Images with bounding boxes:

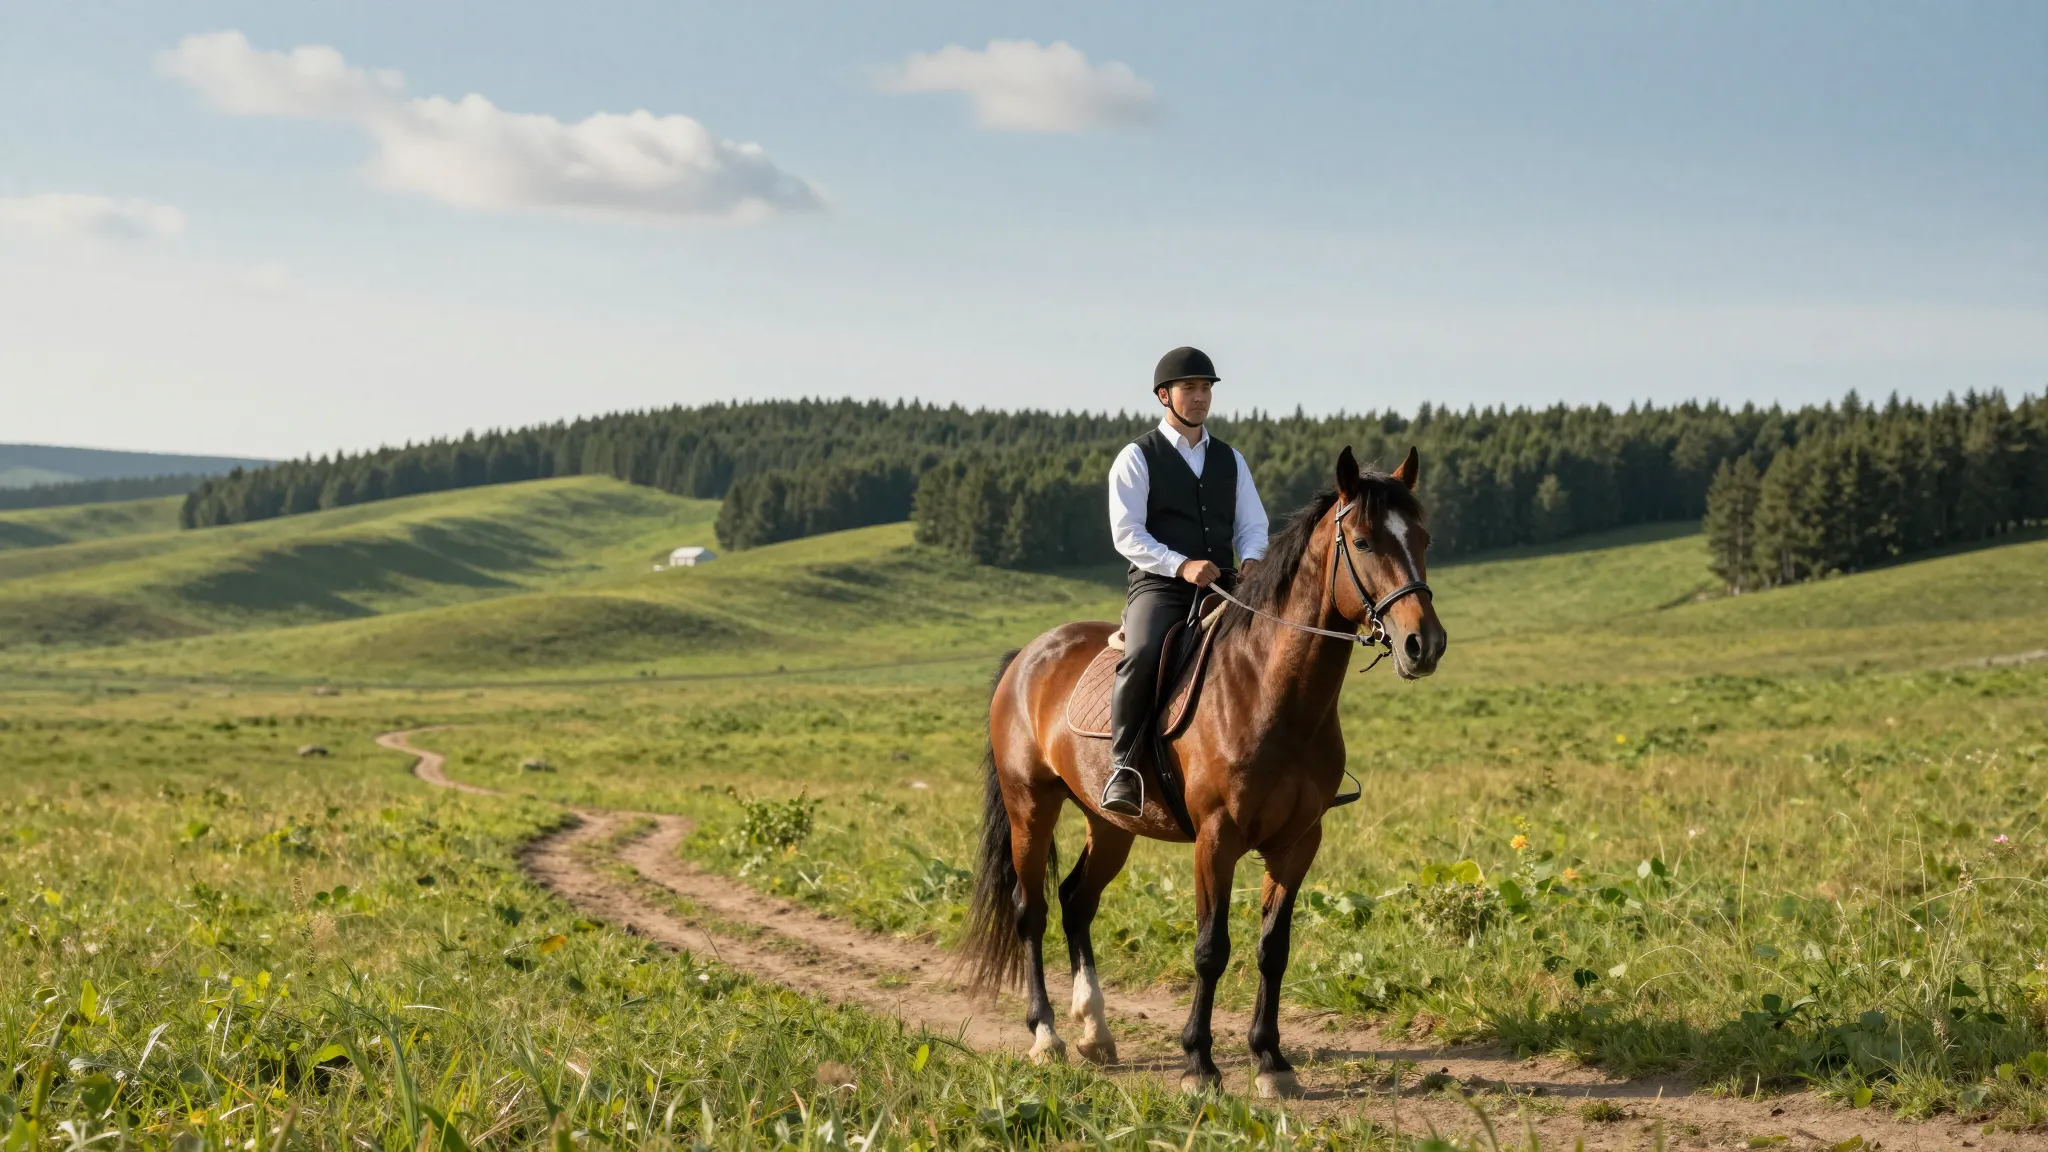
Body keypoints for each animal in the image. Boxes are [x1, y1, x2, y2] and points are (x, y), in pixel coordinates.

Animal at [960, 445, 1448, 1097]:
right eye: (1365, 542)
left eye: (1421, 537)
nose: (1425, 644)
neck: (1269, 691)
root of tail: (1028, 656)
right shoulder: (1216, 838)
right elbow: (1211, 948)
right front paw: (1199, 1063)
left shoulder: (1298, 842)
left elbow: (1273, 948)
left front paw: (1271, 1061)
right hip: (1029, 809)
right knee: (1030, 911)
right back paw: (1047, 1036)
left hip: (1109, 823)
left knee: (1075, 901)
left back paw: (1095, 1031)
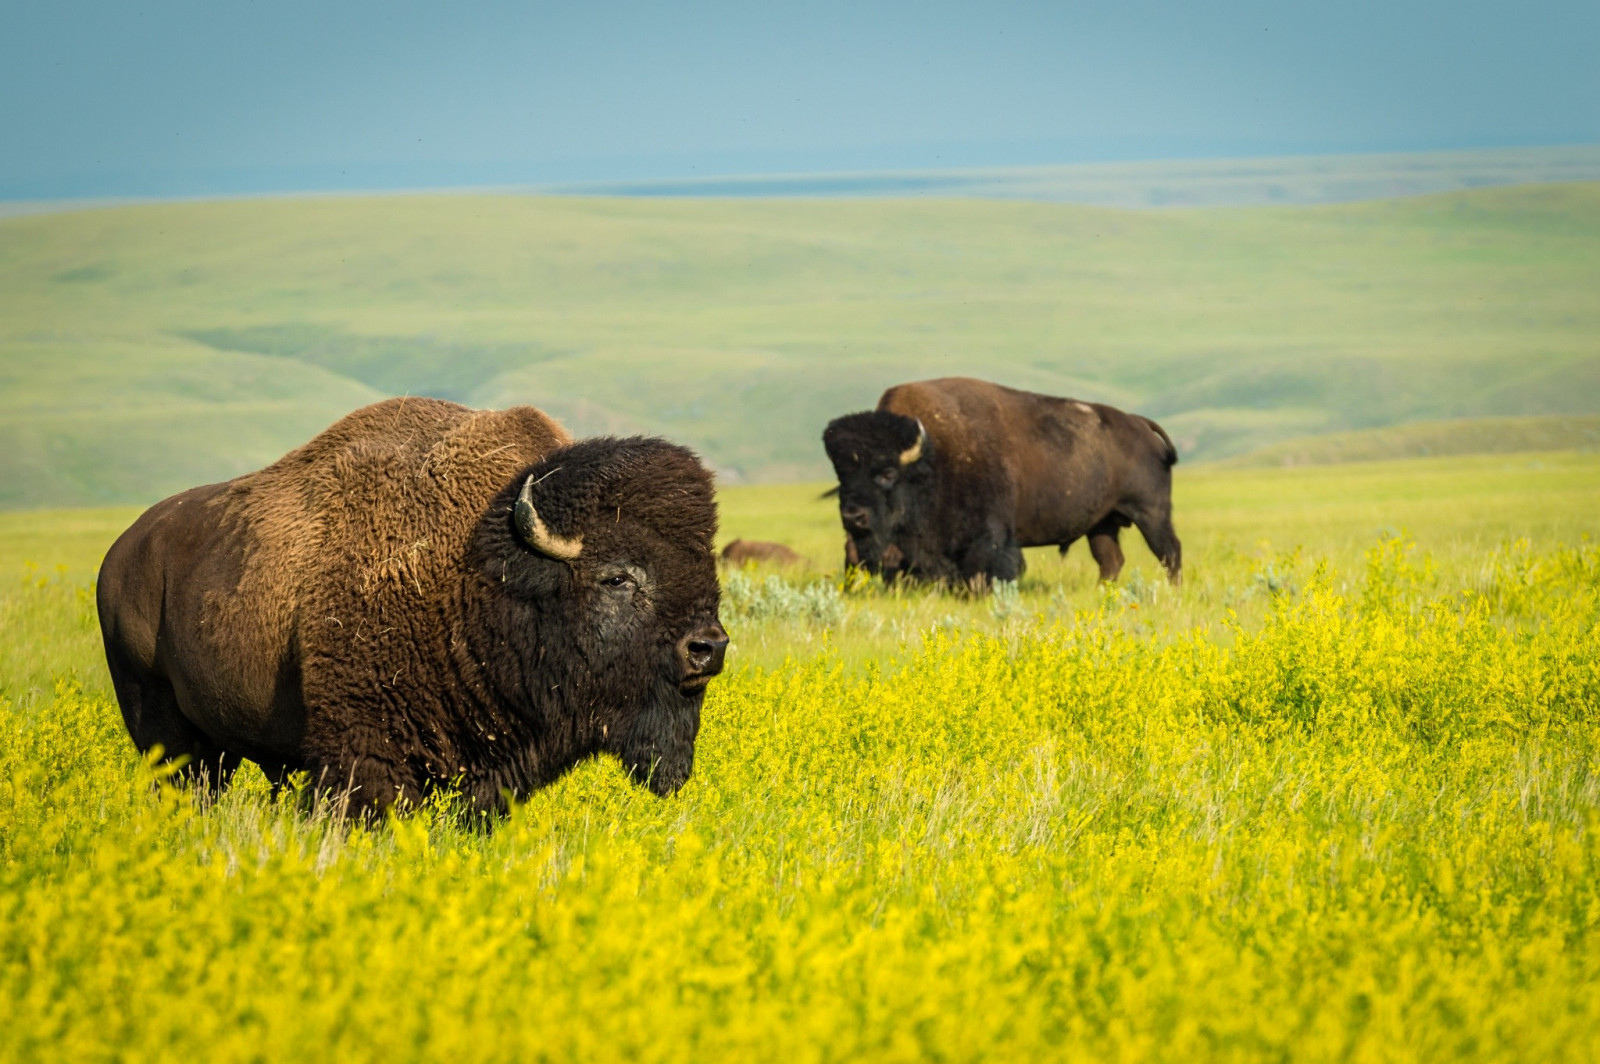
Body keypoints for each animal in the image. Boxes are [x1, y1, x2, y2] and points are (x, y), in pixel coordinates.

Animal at [97, 397, 728, 818]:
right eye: (617, 576)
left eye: (708, 569)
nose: (708, 648)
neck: (479, 573)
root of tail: (121, 554)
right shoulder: (364, 757)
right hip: (165, 733)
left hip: (214, 744)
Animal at [823, 377, 1180, 588]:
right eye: (842, 476)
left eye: (888, 474)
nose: (853, 517)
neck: (933, 456)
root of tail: (1138, 423)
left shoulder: (989, 535)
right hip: (1102, 524)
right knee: (1111, 560)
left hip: (1151, 514)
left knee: (1169, 552)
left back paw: (1172, 592)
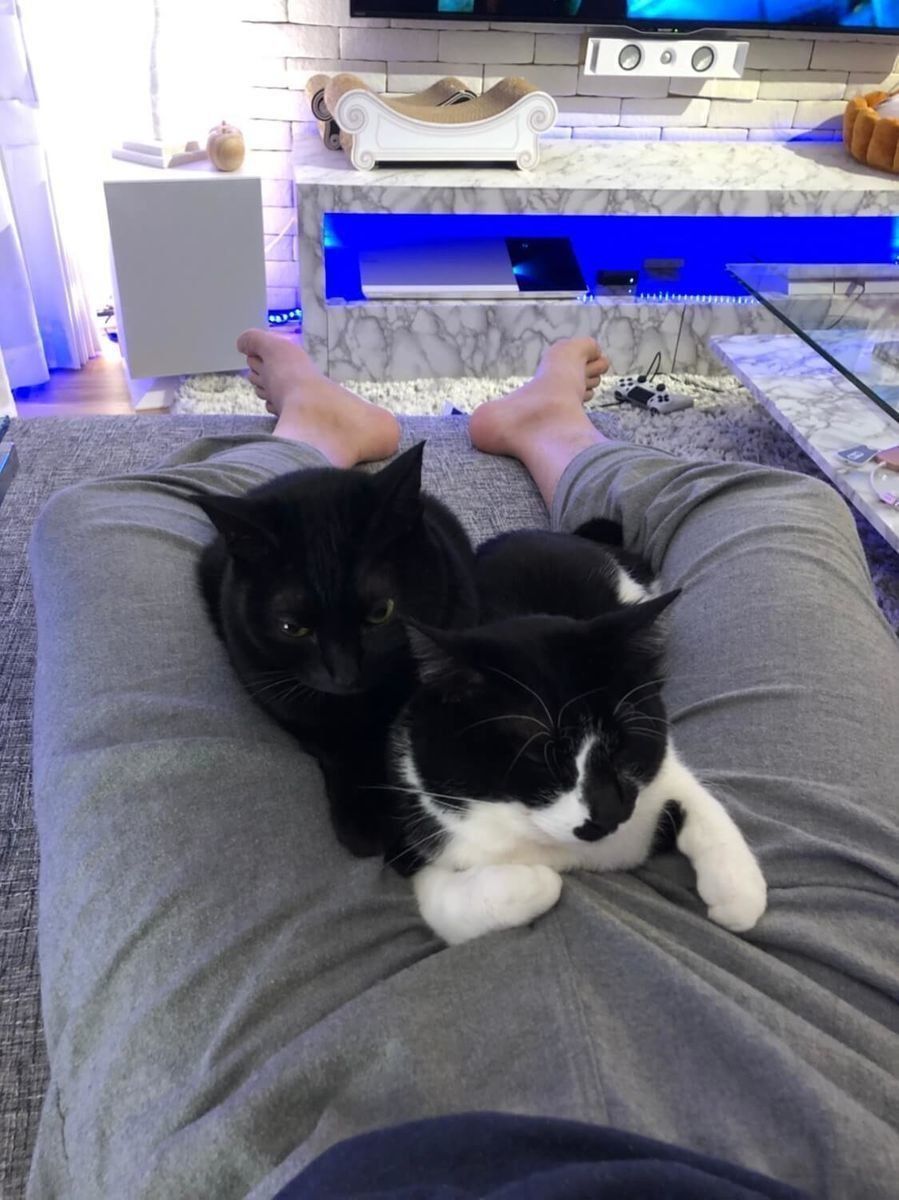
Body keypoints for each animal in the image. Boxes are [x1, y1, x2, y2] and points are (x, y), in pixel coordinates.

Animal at [193, 442, 478, 856]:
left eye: (381, 612)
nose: (345, 674)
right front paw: (364, 821)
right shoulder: (278, 696)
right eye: (293, 628)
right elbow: (333, 745)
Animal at [383, 523, 767, 945]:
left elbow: (692, 794)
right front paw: (534, 881)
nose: (610, 813)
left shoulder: (659, 765)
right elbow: (448, 903)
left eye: (622, 744)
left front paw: (737, 889)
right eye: (540, 753)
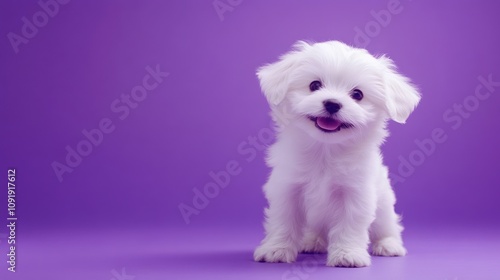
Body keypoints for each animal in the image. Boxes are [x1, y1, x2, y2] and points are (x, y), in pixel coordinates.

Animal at [252, 40, 420, 266]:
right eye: (314, 85)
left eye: (357, 95)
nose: (332, 103)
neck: (326, 150)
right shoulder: (287, 189)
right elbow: (283, 221)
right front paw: (276, 249)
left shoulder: (355, 193)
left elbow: (350, 225)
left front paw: (347, 254)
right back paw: (312, 241)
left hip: (384, 206)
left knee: (387, 227)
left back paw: (388, 245)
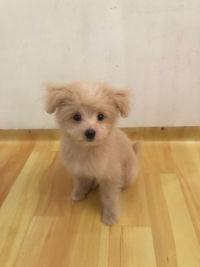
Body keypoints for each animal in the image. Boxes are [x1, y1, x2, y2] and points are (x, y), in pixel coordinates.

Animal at [45, 81, 139, 226]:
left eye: (101, 116)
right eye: (76, 116)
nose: (90, 133)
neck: (88, 149)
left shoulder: (109, 178)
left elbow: (110, 199)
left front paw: (110, 217)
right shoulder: (79, 170)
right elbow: (80, 183)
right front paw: (79, 193)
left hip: (129, 173)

• YOUR OBJECTIVE
Would you set down the entries exactly as given, minus their pictures?

• TASK SOLUTION
Body keypoints for each animal in the image. Boxes are [x1, y1, x2, y2] and points are (x, y), in pixel coordinates.

Animal at [960, 445, 1448, 1097]:
right eye: (1365, 542)
left eye: (1421, 537)
nose: (1425, 644)
neck: (1269, 691)
root of tail: (1028, 656)
right shoulder: (1216, 838)
right elbow: (1211, 948)
right front paw: (1199, 1063)
left shoulder: (1298, 842)
left elbow: (1273, 948)
left front paw: (1271, 1061)
right hip: (1029, 809)
right knee: (1030, 911)
right back paw: (1047, 1036)
left hip: (1109, 823)
left knee: (1075, 901)
left back paw: (1095, 1031)
Body keypoints for each animal in the image. Boxes are [x1, y1, x2, y2] and points are (x, y), in pixel coordinates.

Animal at [97, 397, 728, 818]:
right eye: (617, 576)
left eye: (708, 569)
nose: (708, 648)
neck: (479, 573)
root of tail: (121, 554)
right shoulder: (364, 757)
right hip: (165, 733)
left hip: (214, 744)
Animal at [823, 377, 1180, 588]:
right eye: (842, 476)
left eye: (888, 474)
nose: (853, 517)
neck: (933, 456)
root of tail: (1138, 423)
left shoulder: (989, 535)
right hip: (1102, 524)
right knee: (1111, 560)
left hip: (1151, 514)
left knee: (1169, 552)
left back paw: (1172, 592)
Body keypoints for each animal in the image. Boxes are [x1, y1, x2, y2] and points are (x, y), in pixel coordinates.

Animal at [193, 442, 478, 856]:
left eye: (381, 612)
nose: (345, 674)
right front paw: (364, 821)
right shoulder: (278, 696)
right eye: (293, 628)
right elbow: (333, 745)
Animal at [383, 523, 767, 945]:
left elbow: (692, 794)
right front paw: (534, 881)
nose: (610, 813)
left shoulder: (659, 765)
right elbow: (448, 903)
left eye: (622, 744)
left front paw: (737, 889)
right eye: (540, 753)
Body keypoints for each animal in the image. Boxes are [x1, y1, x2, y2] and points are (x, y), in pixel coordinates.

Animal at [252, 40, 420, 266]:
right eye: (314, 85)
left eye: (357, 95)
nose: (332, 103)
neck: (326, 150)
right shoulder: (287, 189)
right elbow: (283, 221)
right front paw: (276, 249)
left shoulder: (355, 193)
left elbow: (350, 225)
left front paw: (347, 254)
right back paw: (312, 241)
left hip: (384, 206)
left knee: (387, 227)
left back paw: (388, 245)
Body keypoints for each animal in the image. Boxes are [x1, y1, x2, y2] and points are (x, y), in pixel coordinates.

Animal at [45, 81, 139, 226]:
left eye: (101, 116)
right eye: (76, 116)
nose: (90, 133)
neck: (88, 149)
left shoulder: (109, 178)
left elbow: (110, 199)
left front paw: (110, 217)
right shoulder: (79, 170)
right elbow: (80, 183)
right front paw: (79, 193)
left hip: (129, 173)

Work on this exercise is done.